The Steps of Non-Violence
In A Letter from a Birmingham Jail, April, 1963
In any nonviolent campaign there are four basic steps:
    1) Collection of the facts to determine whether injustices are alive.
    2) Negotiation.
    3) Self-purification and
    4) Direct action.
.... I gradually gained a bit of satisfaction from being considered an extremist.
    Was not Jesus an extremist for love -- "Love your enemies, bless them that curse you, pray for them that despitefully use you."
    Was not Amos an extremist for justice -- "Let justice roll down like waters and righteousness like a mighty stream."
    Was not Paul an extremist for the gospel of Jesus Christ -- "I bear in my body the marks of the Lord Jesus."
    Was not Martin Luther an extremist -- "Here I stand; I can do none other so help me God."
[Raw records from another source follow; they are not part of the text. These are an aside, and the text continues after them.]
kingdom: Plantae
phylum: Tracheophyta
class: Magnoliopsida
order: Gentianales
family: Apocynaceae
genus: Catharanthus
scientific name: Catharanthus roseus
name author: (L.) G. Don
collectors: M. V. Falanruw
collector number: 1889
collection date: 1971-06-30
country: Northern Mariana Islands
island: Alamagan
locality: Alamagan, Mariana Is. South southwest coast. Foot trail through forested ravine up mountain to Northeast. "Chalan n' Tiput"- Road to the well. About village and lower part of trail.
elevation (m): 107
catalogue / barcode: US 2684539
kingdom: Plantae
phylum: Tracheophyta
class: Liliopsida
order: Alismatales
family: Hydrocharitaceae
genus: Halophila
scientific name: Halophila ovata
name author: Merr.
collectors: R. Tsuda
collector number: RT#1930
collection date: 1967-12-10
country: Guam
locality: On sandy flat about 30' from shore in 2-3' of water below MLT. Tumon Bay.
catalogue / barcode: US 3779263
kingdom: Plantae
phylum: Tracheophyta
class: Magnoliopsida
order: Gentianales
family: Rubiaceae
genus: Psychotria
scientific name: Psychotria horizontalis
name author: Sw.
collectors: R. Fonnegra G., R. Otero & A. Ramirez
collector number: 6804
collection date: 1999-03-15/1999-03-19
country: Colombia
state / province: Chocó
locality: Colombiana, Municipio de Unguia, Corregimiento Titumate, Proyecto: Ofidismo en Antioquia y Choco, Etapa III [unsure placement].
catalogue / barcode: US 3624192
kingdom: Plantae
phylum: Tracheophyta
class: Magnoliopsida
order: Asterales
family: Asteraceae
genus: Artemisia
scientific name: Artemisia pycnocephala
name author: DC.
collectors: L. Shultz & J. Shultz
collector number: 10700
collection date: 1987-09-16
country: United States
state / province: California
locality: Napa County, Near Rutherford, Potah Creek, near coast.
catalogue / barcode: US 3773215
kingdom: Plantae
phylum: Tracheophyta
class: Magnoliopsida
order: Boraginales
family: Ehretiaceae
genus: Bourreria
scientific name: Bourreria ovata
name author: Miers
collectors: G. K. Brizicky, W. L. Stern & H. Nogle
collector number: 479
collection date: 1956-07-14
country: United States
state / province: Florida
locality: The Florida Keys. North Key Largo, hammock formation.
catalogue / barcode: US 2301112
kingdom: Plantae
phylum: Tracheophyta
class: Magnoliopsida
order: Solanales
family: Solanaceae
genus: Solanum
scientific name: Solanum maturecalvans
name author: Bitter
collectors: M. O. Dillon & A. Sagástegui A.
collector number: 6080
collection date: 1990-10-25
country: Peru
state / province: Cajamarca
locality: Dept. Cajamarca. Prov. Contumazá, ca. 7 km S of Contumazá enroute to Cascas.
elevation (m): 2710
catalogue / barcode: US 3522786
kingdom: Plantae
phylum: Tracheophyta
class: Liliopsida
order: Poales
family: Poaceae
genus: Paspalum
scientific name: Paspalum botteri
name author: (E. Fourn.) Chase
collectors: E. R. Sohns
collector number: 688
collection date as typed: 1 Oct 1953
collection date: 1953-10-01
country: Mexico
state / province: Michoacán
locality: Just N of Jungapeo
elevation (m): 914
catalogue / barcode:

    Was not John Bunyan an extremist -- "I will stay in jail to the end of my days before I make a butchery of my conscience."
    Was not Abraham Lincoln an extremist -- "This nation cannot survive half slave and half free."
    Was not Thomas Jefferson an extremist -- "We hold these truths to be self-evident, that all men are created equal."
So the question is not whether we will be extremist but what kind of extremist will we be. Will we be extremists for hate or will we be extremists for love? Will we be extremists for the preservation of injustice--or will we be extremists for the cause of justice?
In that dramatic scene on Calvary's hill, three men were crucified. We must not forget that all three were crucified for the same crime--the crime of extremism. Two were extremists for immorality, and thusly fell below their environment. The other, Jesus Christ, was an extremist for love, truth and goodness, and thereby rose above his environment. So, after all, maybe the South, the nation and the world are in dire need of creative extremists.